* EXERCISE INSTRUCTIONS *
Return every line of the records that includes the string "index".

* EXERCISE INPUT *

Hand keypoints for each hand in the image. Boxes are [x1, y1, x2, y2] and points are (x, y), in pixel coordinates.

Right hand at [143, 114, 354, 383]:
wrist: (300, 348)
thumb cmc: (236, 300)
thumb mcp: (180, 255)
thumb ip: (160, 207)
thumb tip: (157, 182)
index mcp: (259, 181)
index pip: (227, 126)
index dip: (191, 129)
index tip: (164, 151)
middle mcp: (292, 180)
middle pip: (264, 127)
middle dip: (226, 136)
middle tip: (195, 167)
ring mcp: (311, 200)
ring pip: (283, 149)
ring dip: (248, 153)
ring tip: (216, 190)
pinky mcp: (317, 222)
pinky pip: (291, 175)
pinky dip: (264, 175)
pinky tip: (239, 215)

* WRITTEN ANSWER *
index mcp: (259, 181)
index pip: (227, 126)
index dip: (191, 129)
index tip: (164, 151)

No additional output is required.